Consistent with previous studies, significant differences in striatal shape metrics were observed between individuals with pro-HD and HC26,27. In particular, individuals with pro-HD displayed significant shape deflation in comparison with HC that was more evident for the right hemispheres of the putamen and caudate than for the left. Interestingly, striatal pathology was associated with RTD in individuals with pro-HD but not HC. To our knowledge, this is the first study to report an association between striatal shape and RTD in individuals with pro-HD. The nature of this association is not yet known, however evidence from preclinical and healthy ageing studies suggests that the striatum is strongly involved in the initiation of movement via direct neuronal pathways28. This is particularly relevant to our findings and suggests that striatal degeneration may mediate gradual changes in RTD in individuals with HD, which may become more evident as the disease advances. However, this is a tentative supposition, particularly considering that no systematic differences in RTD were observed between the pro-HD and HC group. There is, therefore, a need to evaluate the observed association between RTD and striatal degeneration longitudinally.

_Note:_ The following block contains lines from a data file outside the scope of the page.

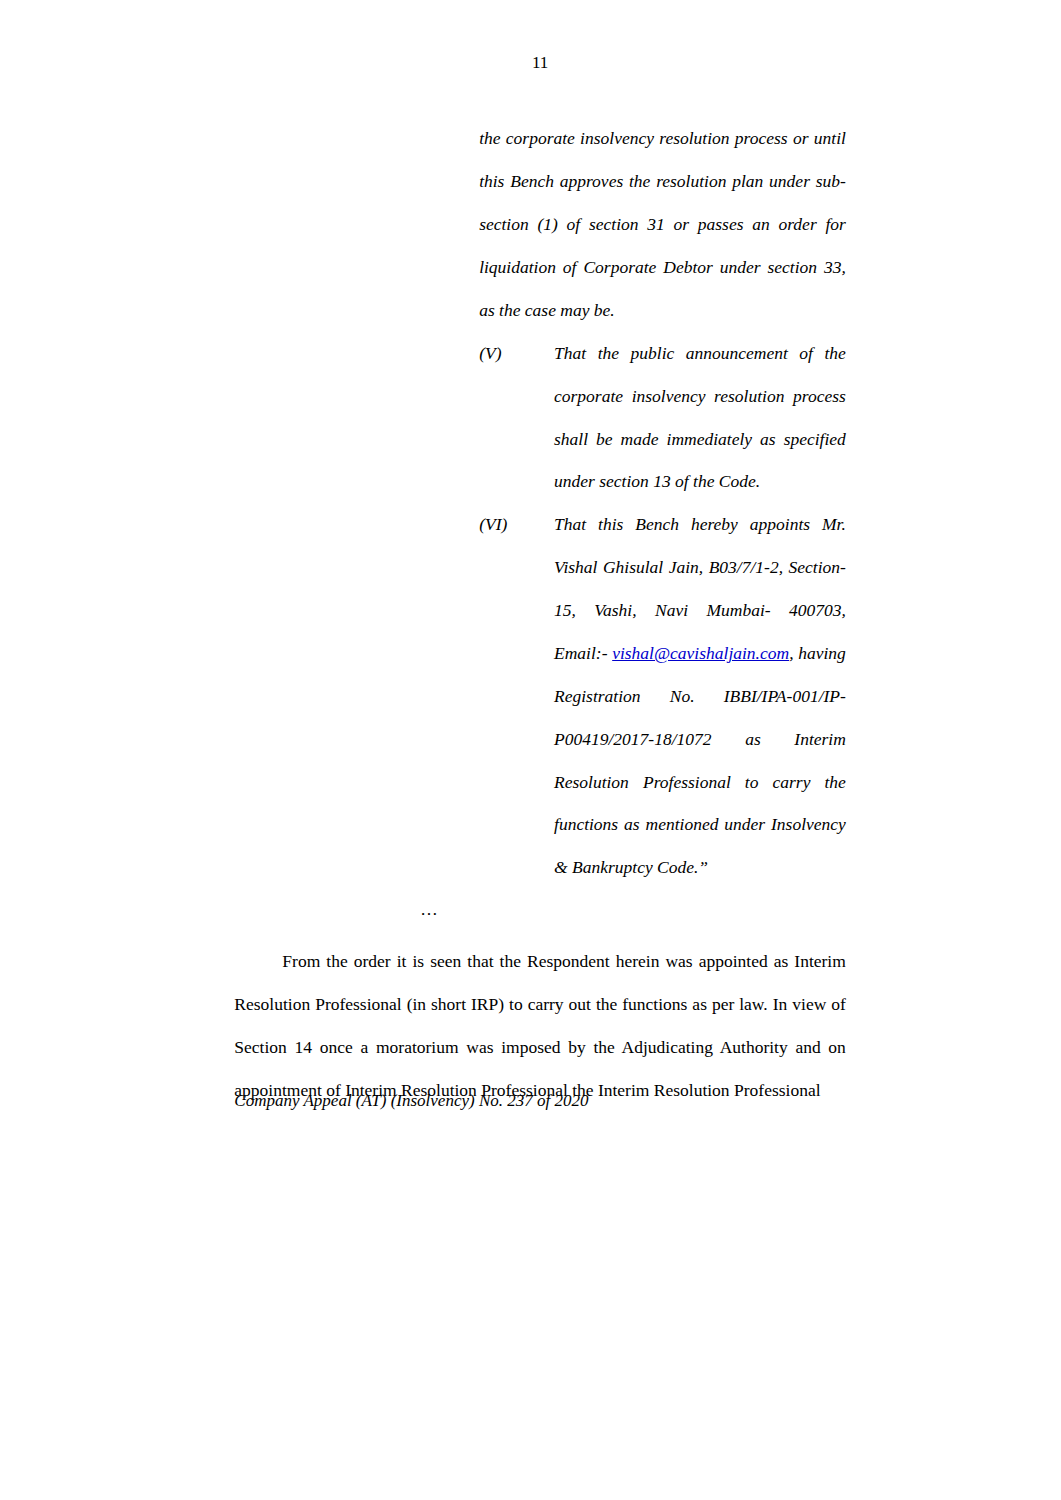11
the corporate insolvency resolution process or until this Bench approves the resolution plan under sub-section (1) of section 31 or passes an order for liquidation of Corporate Debtor under section 33, as the case may be.
(V) That the public announcement of the corporate insolvency resolution process shall be made immediately as specified under section 13 of the Code.
(VI) That this Bench hereby appoints Mr. Vishal Ghisulal Jain, B03/7/1-2, Section- 15, Vashi, Navi Mumbai- 400703, Email:- vishal@cavishaljain.com, having Registration No. IBBI/IPA-001/IP-P00419/2017-18/1072 as Interim Resolution Professional to carry the functions as mentioned under Insolvency & Bankruptcy Code.”
…
From the order it is seen that the Respondent herein was appointed as Interim Resolution Professional (in short IRP) to carry out the functions as per law. In view of Section 14 once a moratorium was imposed by the Adjudicating Authority and on appointment of Interim Resolution Professional the Interim Resolution Professional
Company Appeal (AT) (Insolvency) No. 237 of 2020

In line with our expectations, significant associations were observed between RTD and postural instability in individuals with pro-HD. Indeed, we observed a significant association between RTD and endpoint excursion. This is the first paper to our knowledge to report a link between RTD and endpoint excursion in individuals with pro-HD. This finding was not unexpected, as previous studies in healthy individuals have noted associations between RTD and maximum recoverable lean angle29,30,31,32. There is also a wealth of evidence showing that rapid force development in the lower limbs is required for anticipatory postural adjustments33. While somewhat expected, this finding has important implications with respect to the management of postural stability outcomes in individuals with HD. Indeed, it highlights the importance of incorporating RTD training in rehabilitation programs aimed at preserving postural stability in individuals with HD. This association nevertheless needs to be explored longitudinally.

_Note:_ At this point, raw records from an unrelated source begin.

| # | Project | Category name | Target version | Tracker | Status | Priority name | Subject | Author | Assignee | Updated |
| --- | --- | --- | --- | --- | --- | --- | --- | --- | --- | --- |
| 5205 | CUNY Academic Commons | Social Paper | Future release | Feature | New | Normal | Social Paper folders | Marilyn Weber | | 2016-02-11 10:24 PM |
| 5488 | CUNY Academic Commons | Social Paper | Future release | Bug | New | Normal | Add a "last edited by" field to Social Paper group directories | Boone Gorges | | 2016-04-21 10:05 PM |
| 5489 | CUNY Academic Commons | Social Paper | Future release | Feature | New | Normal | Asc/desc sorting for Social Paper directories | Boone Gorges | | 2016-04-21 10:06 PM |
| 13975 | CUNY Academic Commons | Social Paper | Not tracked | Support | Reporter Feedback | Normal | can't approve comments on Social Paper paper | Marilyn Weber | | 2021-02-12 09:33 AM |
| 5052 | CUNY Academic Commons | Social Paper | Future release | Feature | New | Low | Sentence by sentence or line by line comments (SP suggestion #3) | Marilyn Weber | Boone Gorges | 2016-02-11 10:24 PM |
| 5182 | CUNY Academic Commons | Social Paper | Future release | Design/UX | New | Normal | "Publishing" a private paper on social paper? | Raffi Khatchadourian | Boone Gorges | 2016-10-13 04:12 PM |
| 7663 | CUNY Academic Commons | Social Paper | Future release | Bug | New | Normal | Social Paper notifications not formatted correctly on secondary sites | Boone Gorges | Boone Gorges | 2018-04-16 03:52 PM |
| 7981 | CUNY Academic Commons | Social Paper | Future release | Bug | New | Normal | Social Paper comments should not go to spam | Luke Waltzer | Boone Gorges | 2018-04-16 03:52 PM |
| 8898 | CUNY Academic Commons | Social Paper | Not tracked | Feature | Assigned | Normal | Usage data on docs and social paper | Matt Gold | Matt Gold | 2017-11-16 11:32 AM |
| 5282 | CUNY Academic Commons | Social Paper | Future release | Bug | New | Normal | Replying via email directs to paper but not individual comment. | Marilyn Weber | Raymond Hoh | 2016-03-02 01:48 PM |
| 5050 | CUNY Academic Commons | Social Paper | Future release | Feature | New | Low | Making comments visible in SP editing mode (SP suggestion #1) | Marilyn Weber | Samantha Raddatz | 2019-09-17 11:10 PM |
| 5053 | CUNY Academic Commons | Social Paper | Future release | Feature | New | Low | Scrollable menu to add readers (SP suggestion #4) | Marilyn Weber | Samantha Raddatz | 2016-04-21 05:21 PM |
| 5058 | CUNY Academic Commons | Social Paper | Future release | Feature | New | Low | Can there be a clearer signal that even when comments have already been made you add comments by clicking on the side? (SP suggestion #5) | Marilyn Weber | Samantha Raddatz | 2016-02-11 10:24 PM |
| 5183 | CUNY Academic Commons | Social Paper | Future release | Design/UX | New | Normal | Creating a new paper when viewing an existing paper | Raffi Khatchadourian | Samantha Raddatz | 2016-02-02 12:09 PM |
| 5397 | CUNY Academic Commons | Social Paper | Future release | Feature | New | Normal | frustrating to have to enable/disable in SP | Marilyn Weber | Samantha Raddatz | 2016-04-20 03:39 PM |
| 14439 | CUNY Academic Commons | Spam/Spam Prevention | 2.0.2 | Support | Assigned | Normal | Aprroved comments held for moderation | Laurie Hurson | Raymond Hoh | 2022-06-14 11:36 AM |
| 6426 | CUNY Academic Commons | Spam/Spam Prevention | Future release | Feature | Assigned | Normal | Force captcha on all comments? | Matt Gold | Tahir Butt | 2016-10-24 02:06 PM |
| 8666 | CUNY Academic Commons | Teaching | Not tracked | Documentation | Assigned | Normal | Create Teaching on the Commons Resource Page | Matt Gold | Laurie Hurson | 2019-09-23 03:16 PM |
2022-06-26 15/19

Consistent with our expectations, significant associations were observed between RTD and measures of disease burden. Our results align with early findings by Busse et al.25, who reported significant correlations between maximum voluntary muscle strength using hand-held dynamometry and motor symptom severity in individuals with manifest HD. These findings are of interest and suggest that individuals with greater impairments in muscle function have more severe motor symptoms. The observed associations nevertheless need to be validated in larger cohorts of individuals with HD and explored longitudinally. If confirmed in future studies, it raises the interesting possibility of utilising rehabilitation interventions, including multidisciplinary rehabilitation, which has been previously shown to improve muscle strength in HD34, to combat changes in RTD and motor impairments.

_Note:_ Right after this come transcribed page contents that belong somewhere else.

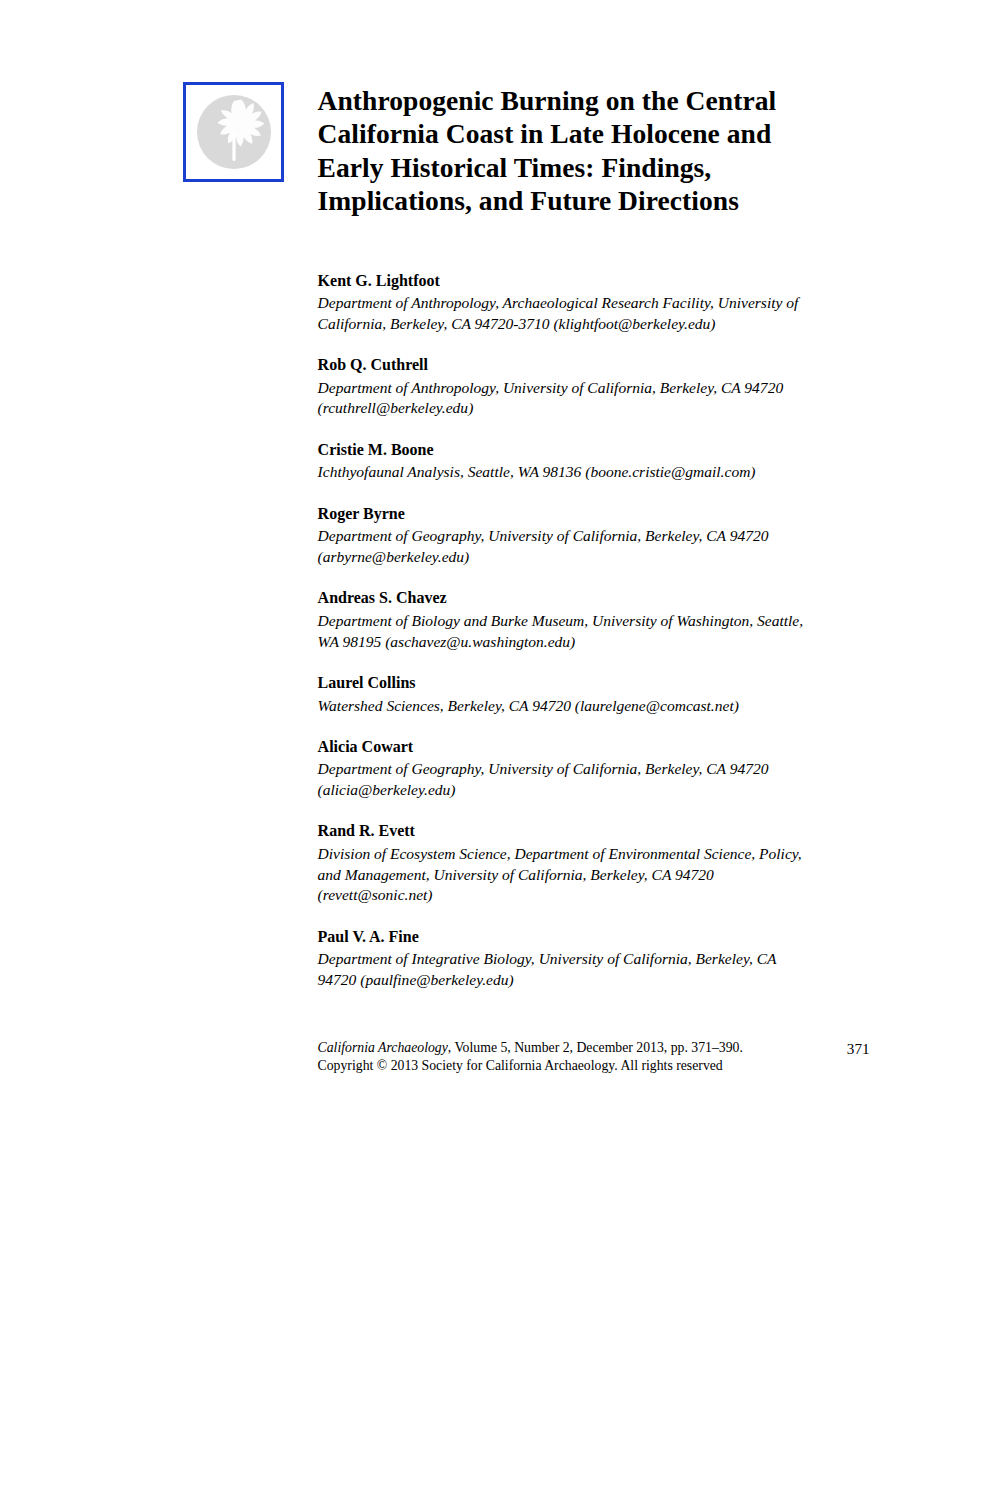Anthropogenic Burning on the Central California Coast in Late Holocene and Early Historical Times: Findings, Implications, and Future Directions
Kent G. Lightfoot
Department of Anthropology, Archaeological Research Facility, University of California, Berkeley, CA 94720-3710 (klightfoot@berkeley.edu)
Rob Q. Cuthrell
Department of Anthropology, University of California, Berkeley, CA 94720 (rcuthrell@berkeley.edu)
Cristie M. Boone
Ichthyofaunal Analysis, Seattle, WA 98136 (boone.cristie@gmail.com)
Roger Byrne
Department of Geography, University of California, Berkeley, CA 94720 (arbyrne@berkeley.edu)
Andreas S. Chavez
Department of Biology and Burke Museum, University of Washington, Seattle, WA 98195 (aschavez@u.washington.edu)
Laurel Collins
Watershed Sciences, Berkeley, CA 94720 (laurelgene@comcast.net)
Alicia Cowart
Department of Geography, University of California, Berkeley, CA 94720 (alicia@berkeley.edu)
Rand R. Evett
Division of Ecosystem Science, Department of Environmental Science, Policy, and Management, University of California, Berkeley, CA 94720 (revett@sonic.net)
Paul V. A. Fine
Department of Integrative Biology, University of California, Berkeley, CA 94720 (paulfine@berkeley.edu)
371
California Archaeology, Volume 5, Number 2, December 2013, pp. 371–390.
Copyright © 2013 Society for California Archaeology. All rights reserved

Several limitations should be acknowledged. The present study was a cross-sectional investigation and therefore did not allow conclusions to be drawn with respect to changes in RTD and its associations with striatal pathology and measures of disease burden over time. The present study also included a small sample size, which makes generalisation of these findings difficult. Finally, this study only included individuals in the prodromal stage of the disease. It is possible that RTD deficits may present in the manifest stages of the disease. Subsequent studies are therefore needed to explore RTD in individuals with manifest HD.

Despite these limitations, the present paper reveals novel findings. In particular, RTD does not seem to be systematically impacted in the early stages of HD, although it is strongly associated with striatal shape as well as measures of postural stability and disease burden in individuals with pro-HD. These latter results suggest that RTD may deteriorate as the disease advances and contribute to postural instability over time. There is a fundamental need to explore RTD changes longitudinally as well as in manifest stages of the disease.